Nunca te enamores de alguien que tiene una enfermedad terminal.
Sé cómo suena. Pero enfrentémoslo. Es una buena regla bajo la cual vivir. Te salvarás a ti mismo de mucho tiempo desperdiciado y un corazón roto. Ni mencionar los miles de dólares que se pudieron haber perdido por gastos médicos, y luego las terapias para limpiar el desastre colosal que te hiciste a ti mismo.
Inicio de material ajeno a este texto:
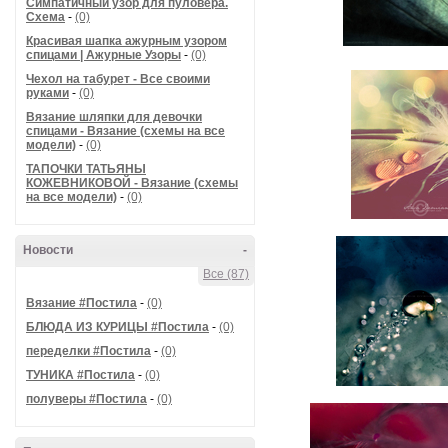
Симпатичный узор для пуловера.
Схема
-
(0)
Красивая шапка ажурным узором
спицами | Ажурные Узоры
-
(0)
Чехол на табурет - Все своими
руками
-
(0)
Вязание шляпки для девочки
спицами - Вязание (схемы на все
модели)
-
(0)
ТАПОЧКИ ТАТЬЯНЫ
КОЖЕВНИКОВОЙ - Вязание (схемы
на все модели)
-
(0)
Новости
-
Все (87)
Вязание #Постила
-
(0)
БЛЮДА ИЗ КУРИЦЫ #Постила
-
(0)
переделки #Постила
-
(0)
ТУНИКА #Постила
-
(0)
полуверы #Постила
-
(0)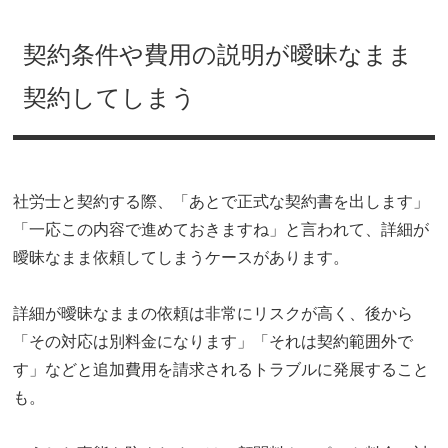
契約条件や費用の説明が曖昧なまま
契約してしまう
社労士と契約する際、「あとで正式な契約書を出します」
「一応この内容で進めておきますね」と言われて、詳細が
曖昧なまま依頼してしまうケースがあります。
詳細が曖昧なままの依頼は非常にリスクが高く、後から
「その対応は別料金になります」「それは契約範囲外で
す」などと追加費用を請求されるトラブルに発展すること
も。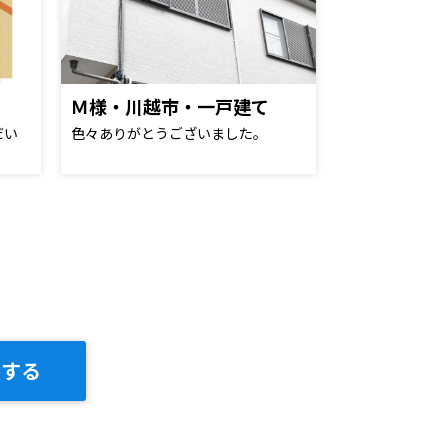
Ｍ様・川越市・一戸建て
だい
色々ありがとうございました。
談する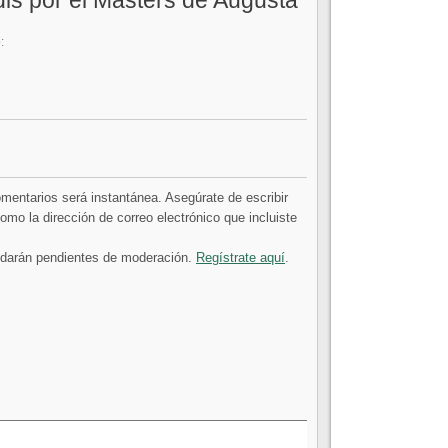
dis por el Masters de Augusta”
:
comentarios será instantánea. Asegúrate de escribir
mo la dirección de correo electrónico que incluiste
uedarán pendientes de moderación.
Regístrate aquí
.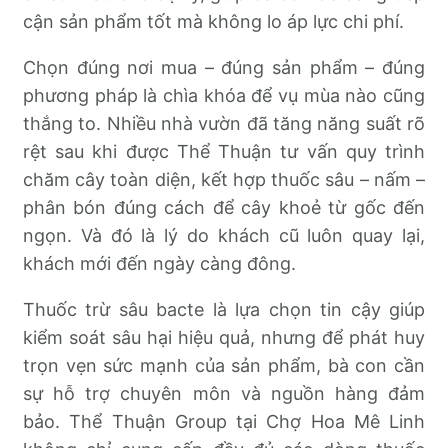
cận sản phẩm tốt mà không lo áp lực chi phí.
Chọn đúng nơi mua – đúng sản phẩm – đúng
phương pháp là chìa khóa để vụ mùa nào cũng
thắng to. Nhiều nhà vườn đã tăng năng suất rõ
rệt sau khi được Thể Thuận tư vấn quy trình
chăm cây toàn diện, kết hợp thuốc sâu – nấm –
phân bón đúng cách để cây khoẻ từ gốc đến
ngọn. Và đó là lý do khách cũ luôn quay lại,
khách mới đến ngày càng đông.
Thuốc trừ sâu bacte là lựa chọn tin cậy giúp
kiểm soát sâu hại hiệu quả, nhưng để phát huy
trọn vẹn sức mạnh của sản phẩm, bà con cần
sự hỗ trợ chuyên môn và nguồn hàng đảm
bảo. Thể Thuận Group tại Chợ Hoa Mê Linh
Enamorarte de alguien que se está muriendo es como tener una bomba de tiempo como mascota. Sabes que se va a explotar en algún momento. Y que cuando lo haga, va a destruir todo a su alrededor. Entonces te vas a quedar solo para limpiar todas las cosas que se rompieron porque no podías prevenir la situación antes de que fuera demasiado tarde.
Esta es la única regla bajo la cual he vivido. Por lo menos, era la única regla por la que he vivido durante los últimos años. Pongámoslo de esta manera. Mi mamá murió. Leucemia. Y cuando tenía doce fui diagnosticado con lo mismo. Segunda etapa. Tan pronto como mi diagnosis estuvo escrito en papel, sólo lo supe. Supe exactamente a dónde se dirigía mi vida.
Así que, sí. Me había rendido ante la posibilidad de enamorarme. O cualquier cosa, en lo que a eso respecta. Sabía que mi vida terminaría pronto. Y no estaba a punto de poner a alguien por toda la mierda con la que aún me esfuerzo por superar.
Pero cuando llegas a ese punto, supongo que realmente no tenía opción.